## About this exercise:
Could you filter the data below down to the lines that hold the word "Zion"?

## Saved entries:
----------
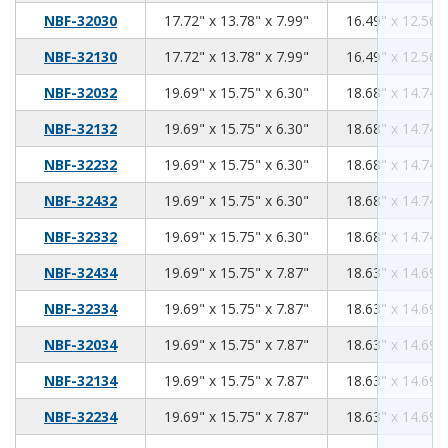
17.72
13.78
7.99
NBF-32030
17.72" x 13.78" x 7.99"
16.49" x 12.56" 
17.72
13.78
7.99
NBF-32130
17.72" x 13.78" x 7.99"
16.49" x 12.56" 
19.69
15.75
6.30
NBF-32032
19.69" x 15.75" x 6.30"
18.68" x 14.74" 
19.69
15.75
6.30
NBF-32132
19.69" x 15.75" x 6.30"
18.68" x 14.74" 
19.69
15.75
6.30
NBF-32232
19.69" x 15.75" x 6.30"
18.68" x 14.74" 
19.69
15.75
6.30
NBF-32432
19.69" x 15.75" x 6.30"
18.68" x 14.74" 
19.69
15.75
6.30
NBF-32332
19.69" x 15.75" x 6.30"
18.68" x 14.74" 
19.69
15.75
7.87
NBF-32434
19.69" x 15.75" x 7.87"
18.63" x 14.69" 
19.69
15.75
7.87
NBF-32334
19.69" x 15.75" x 7.87"
18.63" x 14.69" 
19.69
15.75
7.87
NBF-32034
19.69" x 15.75" x 7.87"
18.63" x 14.69" 
19.69
15.75
7.87
NBF-32134
19.69" x 15.75" x 7.87"
18.63" x 14.69" 
19.69
15.75
7.87
NBF-32234
19.69" x 15.75" x 7.87"
18.63" x 14.69" 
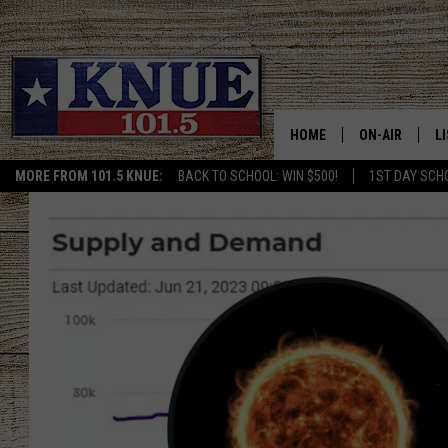
HOME
ON-AIR
L
MORE FROM 101.5 KNUE:
BACK TO SCHOOL: WIN $500!
1ST DAY SCH
101.5 KNUE S
L
MEET THE DJS
K
BILLY JENKINS
K
BILLY & TARA 
K
TARA HOLLEY
R
MICHAEL GIB
O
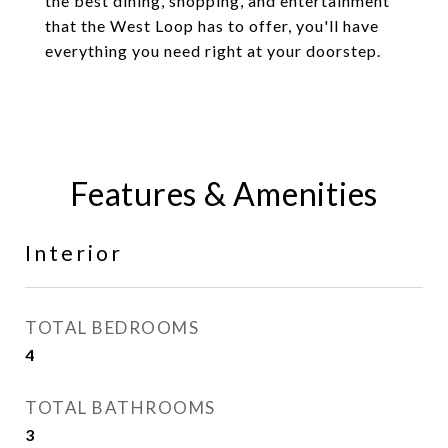
the best dining, shopping, and entertainment
that the West Loop has to offer, you'll have
everything you need right at your doorstep.
Features & Amenities
Interior
TOTAL BEDROOMS
4
TOTAL BATHROOMS
3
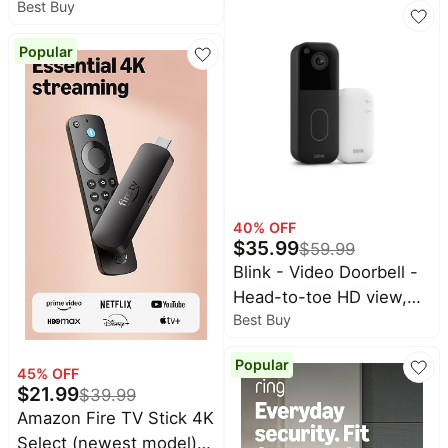
5,000 sq. ft., Connect
Best Buy
Camera(s) with HD
75+ devices, 5-pack (3
video, color night view,
routers + 2 extenders)
Popular
motion detection, two-
way audio - 1 cam -
White
40
% OFF
$
35.99
$
59.99
Blink - Video Doorbell -
Head-to-toe HD view,
Best Buy
two-year battery, simple
setup, Sync Module
Popular
Core included - Black
45
% OFF
$
21.99
$
39.99
Amazon Fire TV Stick 4K
Select (newest model),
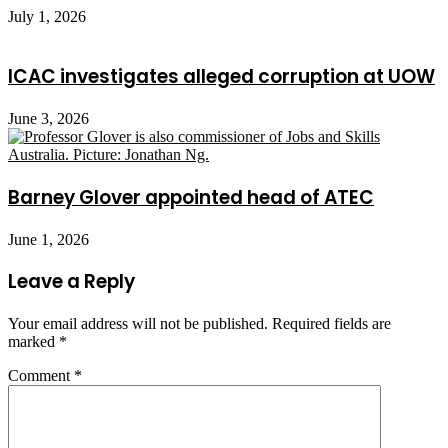
July 1, 2026
ICAC investigates alleged corruption at UOW
June 3, 2026
Barney Glover appointed head of ATEC
June 1, 2026
Leave a Reply
Your email address will not be published.
Required fields are
marked
*
Comment
*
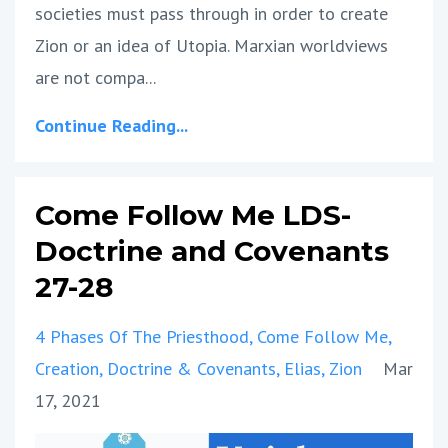
societies must pass through in order to create
Zion or an idea of Utopia. Marxian worldviews
are not compa...
Continue Reading...
Come Follow Me LDS-
Doctrine and Covenants
27-28
4 Phases Of The Priesthood
Come Follow Me
Creation
Doctrine & Covenants
Elias
Zion
Mar
17, 2021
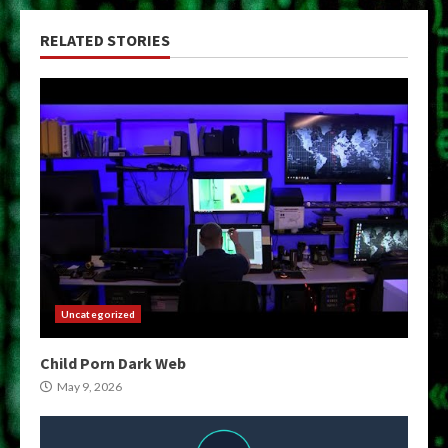
RELATED STORIES
Uncategorized
Child Porn Dark Web
May 9, 2026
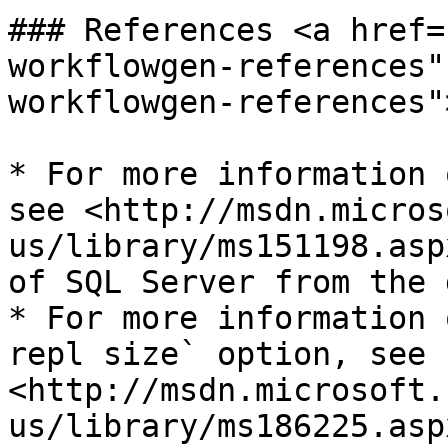
### References <a href=
workflowgen-references"
workflowgen-references"
* For more information 
see <http://msdn.micros
us/library/ms151198.asp
of SQL Server from the 
* For more information 
repl size` option, see 
<http://msdn.microsoft.
us/library/ms186225.asp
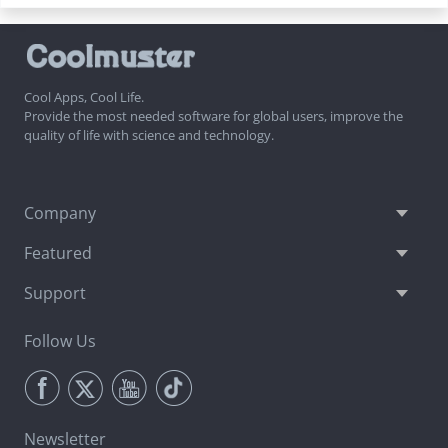
Cool Apps, Cool Life.
Provide the most needed software for global users, improve the
quality of life with science and technology.
Company
Featured
Support
Follow Us
Newsletter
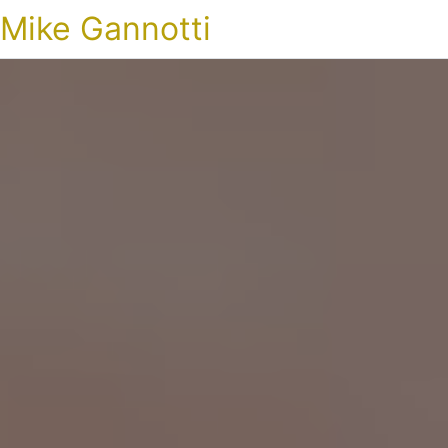
Mike Gannotti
----------
## Output of the exercise:
Zion or an idea of Utopia. Marxian worldviews
Zion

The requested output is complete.